The versatility, durability, breathability, price, and functionality of this humble piece of clothing make it a crucial part of my kit. For $20 or less, I have a light and trail-proven product that I can’t fathom being outdoors without.
There are other products gaining traction that seem to perform better than the basic fleece pullover in some ways at least in lab settings. But at a much higher cost. And I question the long-term durability versus my humble fleece pullover I’ve bushwhacked, ski toured, scrambled, and did rough camping with over many seasons, miles, and nights in the backcountry. Oils, sweat, and salt are also harder to remove from these newer garments. In addition to compromising breathability and loft effectiveness, these factors also affect the long-term durability of the product for real-world world use.
So, yes, I am an advocate of the basic fleece pullover as a standard part of my kit.
Now that I’ve praised the fleece pullover, the astute reader may notice there are two different types of fleece. These two types? Solid (standard) fleece and Grid fleece.
What are the differences between solid and grid fleece?

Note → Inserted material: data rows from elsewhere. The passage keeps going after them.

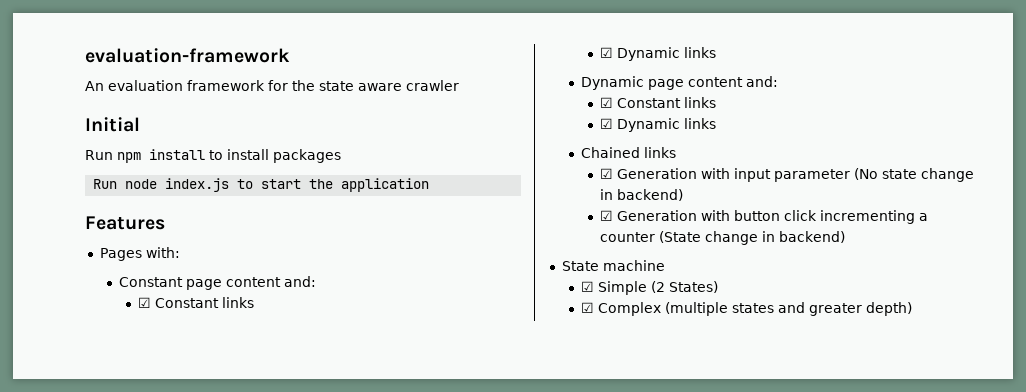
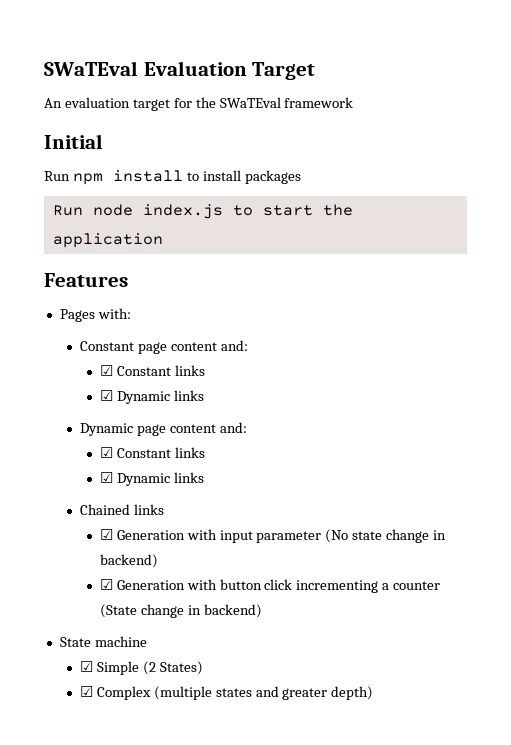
[85,48,290,63] evaluation-framework -> [44,61,316,80] SWaTEval Evaluation Target
[187,80,265,91] framework -> [132,99,170,111] target
[319,80,459,91] state aware crawler -> [219,97,354,108] SWaTEval framework

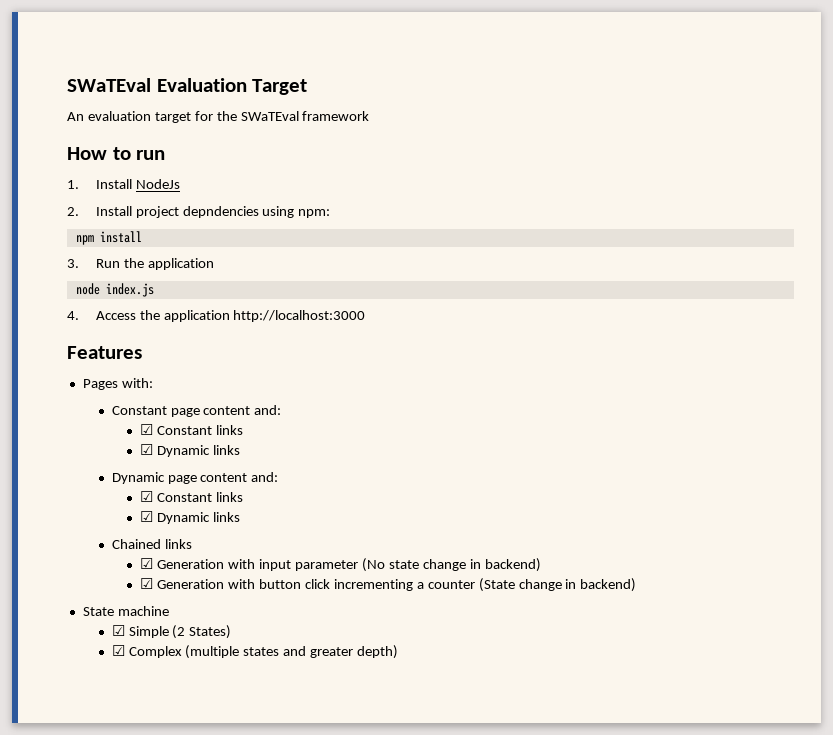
[44,134,103,149] [44,170,301,185] [52,205,83,216] Initial // Run npm install to install packages // Run -> [67,147,166,160] [67,179,180,189] [67,206,331,218] [75,231,142,245] [67,258,214,270] How to run // 1. Install NodeJs // 2. Install project depndencies using npm: // npm install // 3. Run the application //
[232,204,353,216] [52,233,163,248] to start the application -> [67,310,366,322] // 4. Access the application http://localhost:3000

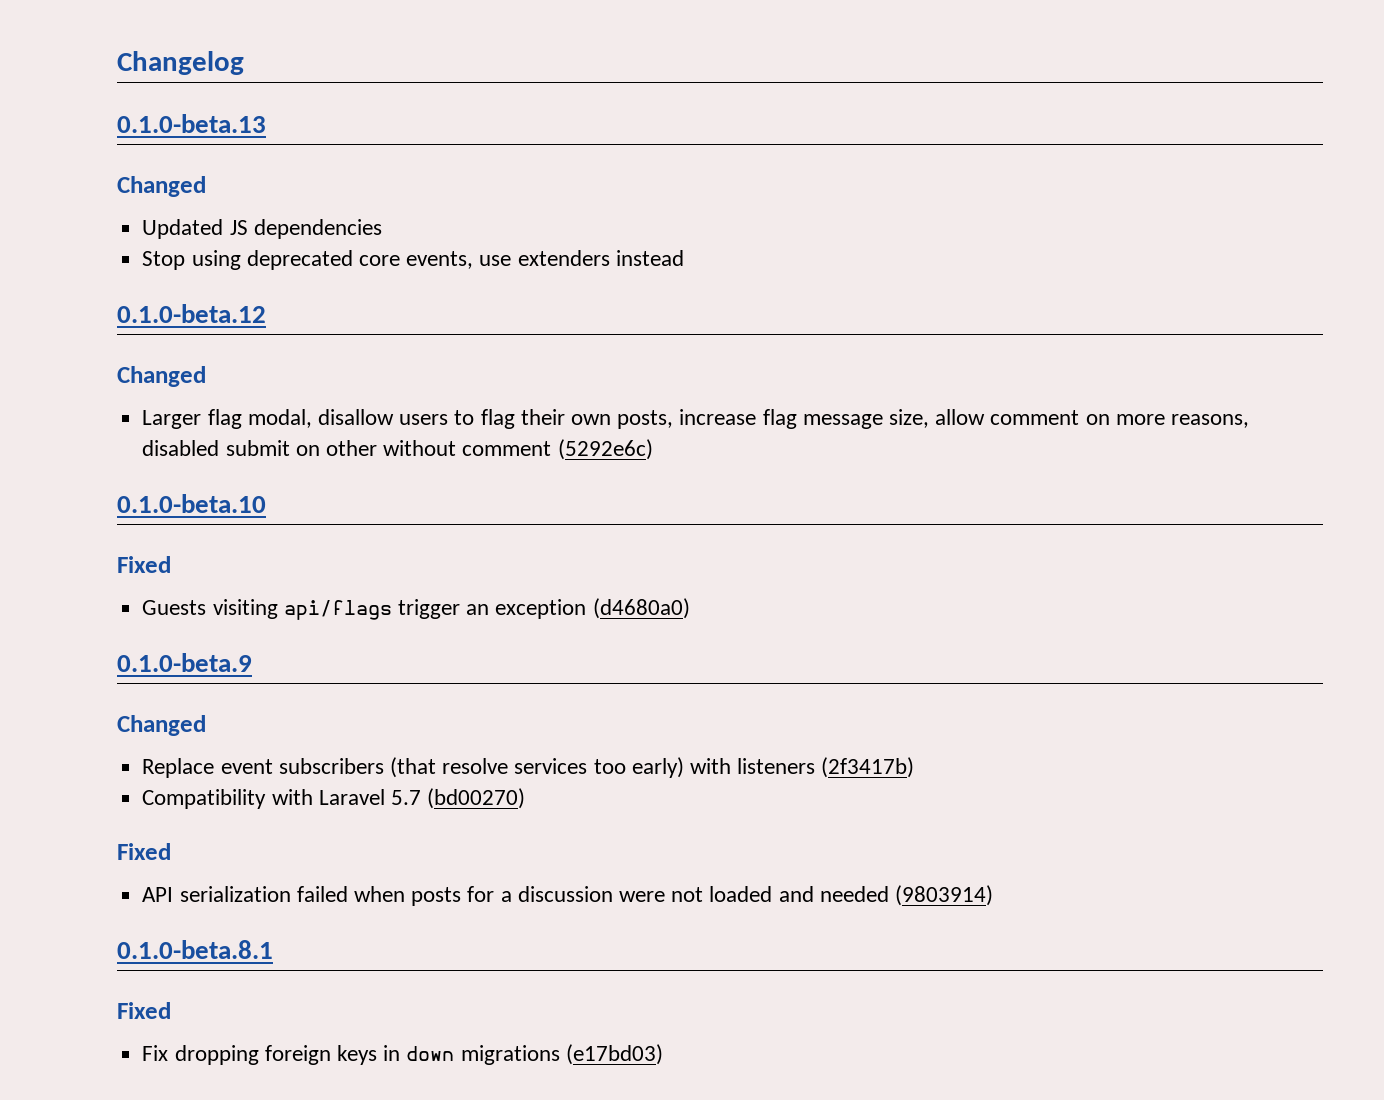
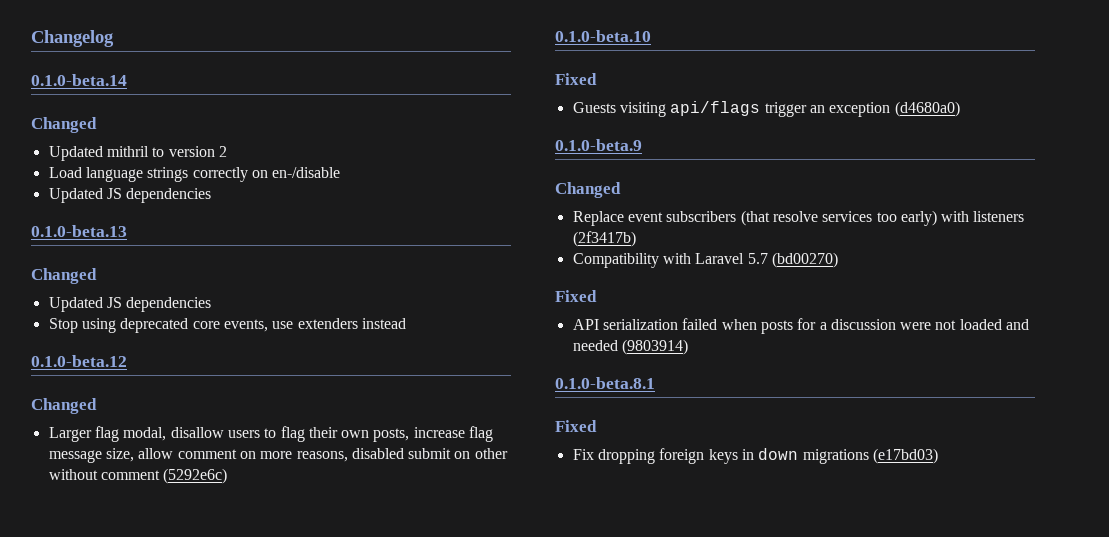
(244, 63) none -> [31,74,127,86] [31,117,97,133] [48,146,227,161] [48,167,341,182] [48,188,212,203] // 0.1.0-beta.14 // Changed // Updated mithril to version 2 // Load language strings correctly on en-/disable // Updated JS dependencies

The solid (standard) fleece is found in almost every discount store, thrift store, and most outdoor stores. You know the type: fuzzy, fluffy, and comfy. The modern equivalent of everyone’s favorite sweater.
A solid fleece breathes reasonably well, is moderately wind-resistant, dries quickly, is durable, and warm for its weight compared to a traditional sweater or sweatshirt. I wear my fleece pullover on the larger side, so it ventilates well.
A grid fleece is somewhat newer versus the standard fleece. A grid pattern with elastane stitching is woven into the fabric. The breathability is better than the standard or solid fleece and that is the main selling point. A grid fleece is also less bulky vs. a standard fleece, too. The grid fleece does not dry as well versus the solid fleece due to the elastane stitching, does not block the wind as well, and is not quite as warm for its weight. The grid fleece, however, is a superior layer when worn under a shell due to its breathability versus standard fleece. As with any base-type layer, grid fleece works better when the layer is more form-fitting.
The price of grid fleece is very comparable to standard fleece at this point. Discount stores sell grid fleece for a reasonable price. And ECWCS pullovers for the military are made of high-quality Polartec fleece and are sold at a competitive price. I have made good use of the Gen 3 Level II grid layers found inexpensively on eBay or Amazon when winter backpacking.
So which layer to wear?
I think a solid or standard fleece is a more versatile layer overall. It can be worn as a light jacket by itself very easily. And the standard or solid fleece seems to do better in the wind and drizzly conditions. Size the fleece up a bit for maximum ventilation, and the versatility is enhanced.
However, if you tend to wear fleece as a base-layer under a shell, the grid fleece is going to work better for your needs due to its breathability.
As a counterpoint, Joan loves her grid fleece. She tends to wear her layer constantly in the cold dry conditions of the Colorado Plateau and likes the ventilation properties.
Wear grid fleece if breathability is the focus; standard or solid fleece if you want a more well-rounded layer.
Or, to put it another way, grid fleece makes a better base layer. Traditional fleece makes a better insulation layer.
I tend to wear my fleece as a light jacket when moving, so the solid fleece works better for my needs. For the rare very extreme cold weather when moving, the military grid fleece layers work well under my other layers. And it works well at night or in the camp under my wind layers. Many like a grid fleece in a daypack as the bulk is less vs. a solid fleece.
In the end, it does not matter all that much, really, however. 🙂 Wear what is most comfortable for you, what is available, and your aesthetic preference.